Efficacy and safety of switching to ezetimibe 10 mg/rosuvastatin 2.5 mg in Korean patients with type 2 diabetes mellitus and dyslipidaemia: A multicentre, prospective study (EROICA study)open access
- Authors
- Hong, Sangmo; Kim, Won J.; Kim, Sungrae; Park, Jung H.; Kang, Eun S.; Moon, Min K.; Kim, Jae T.; Mok, Ji-Oh; Lee, Ki Y.; Park, Cheol-Young; Lee, Chang B.
- Issue Date
- Feb-2026
- Publisher
- WILEY
- Keywords
- cardiovascular Risk; dyslipidaemias; ezetimibe; lipid management; rosuvastatin; type 2 diabetes mellitus
- Citation
- DIABETES OBESITY & METABOLISM, v.28, no.2, pp 906 - 913
- Pages
- 8
- Indexed
- SCIE
SCOPUS
- Journal Title
- DIABETES OBESITY & METABOLISM
- Volume
- 28
- Number
- 2
- Start Page
- 906
- End Page
- 913
- URI
- https://scholarworks.bwise.kr/hanyang/handle/2021.sw.hanyang/212116
- DOI
- 10.1111/dom.70258
- ISSN
- 1462-8902
1463-1326
- Abstract
- Aims: To evaluate the lipid-lowering efficacy, safety, and adherence of switching from moderate- or low-intensity statin monotherapy to ezetimibe 10 mg/rosuvastatin 2.5 mg in Korean patients with type 2 diabetes mellitus (T2DM) and dyslipidaemia.
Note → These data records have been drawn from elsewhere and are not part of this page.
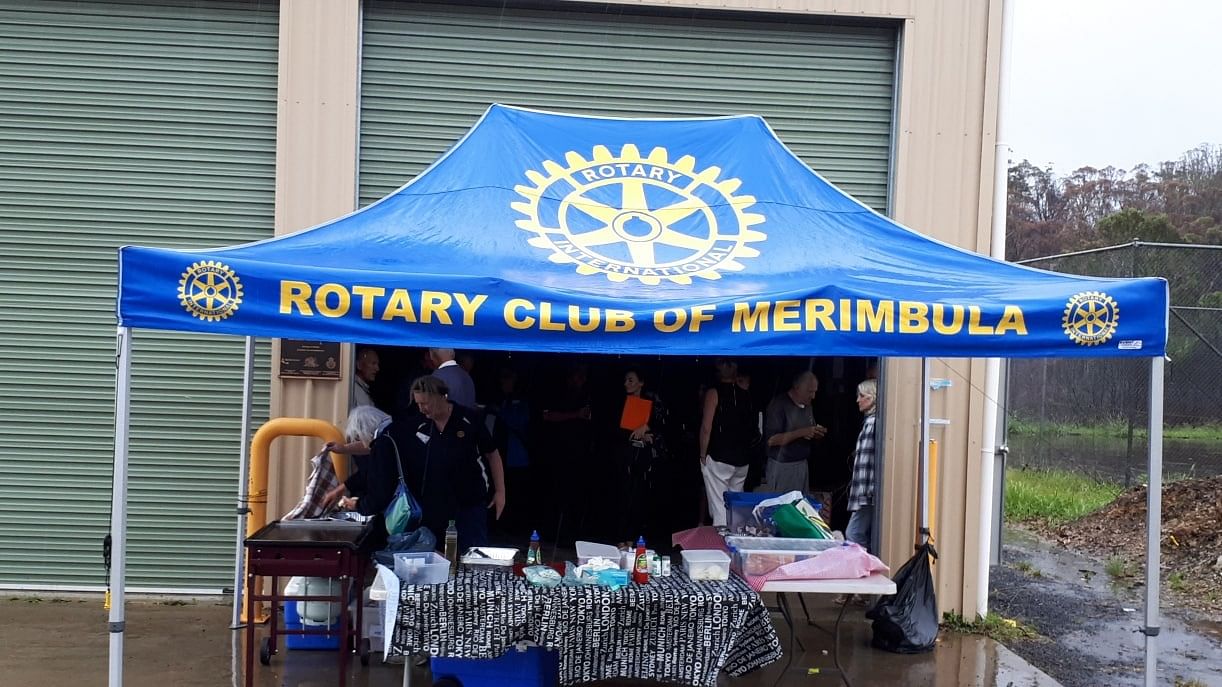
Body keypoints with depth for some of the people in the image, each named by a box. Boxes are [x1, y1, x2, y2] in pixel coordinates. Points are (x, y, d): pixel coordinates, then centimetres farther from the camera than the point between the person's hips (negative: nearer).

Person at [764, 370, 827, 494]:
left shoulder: (808, 405, 11)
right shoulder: (779, 405, -13)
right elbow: (771, 439, -18)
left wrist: (816, 432, -3)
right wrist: (801, 432, -23)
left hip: (803, 465, 7)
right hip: (781, 467, -6)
Materials and Methods: This multicentre, open-label, single-arm, prospective study enrolled adults with T2DM and LDL-C ≥70 mg/dL despite ≥12 weeks of moderate or low-intensity statin therapy. Participants received ezetimibe 10 mg/rosuvastatin 2.5 mg once daily for 12 weeks. The primary endpoint was the proportion achieving LDL-C <70 mg/dL at Week 12. Secondary endpoints included changes in lipid and glycaemic parameters, subgroup analyses, and safety outcomes. Results: Of 639 screened patients, 586 were included in the full analysis set (FAS). At Week 12, 62.3% (95% CI 58.4–66.2) achieved LDL-C <70 mg/dL. Mean LDL-C decreased by 26.0% from 90.9 ± 17.2 to 67.3 ± 19.3 mg/dL (p < 0.001). Total cholesterol, non–HDL-C, and apoB decreased significantly (all p < 0.001); HDL-C and triglycerides were unchanged (p = 0.914 and p = 0.393, respectively). HbA1c increased by 0.15 ± 0.53% and fasting glucose by 3.6 ± 24.7 mg/dL (both p < 0.001). HOMA-IR decreased by −0.22 ± 3.09, not significant (p = 0.085). Subgroup analyses showed greater LDL-C reductions in patients with BMI <23 kg/m2, prior low-intensity statin use, or pravastatin therapy, and smaller reductions in those receiving GLP-1 receptor agonists or thiazolidinediones. Adherence averaged 97.5% (97.4%, ≥80%). Among 591 participants, 9.8% had at least one adverse event, mostly mild and not clinically significant. Conclusions: Switching to ezetimibe 10 mg/rosuvastatin 2.5 mg achieved substantial LDL-C reductions, high goal attainment, excellent adherence, and good tolerability in Korean T2DM patients with dyslipidaemia.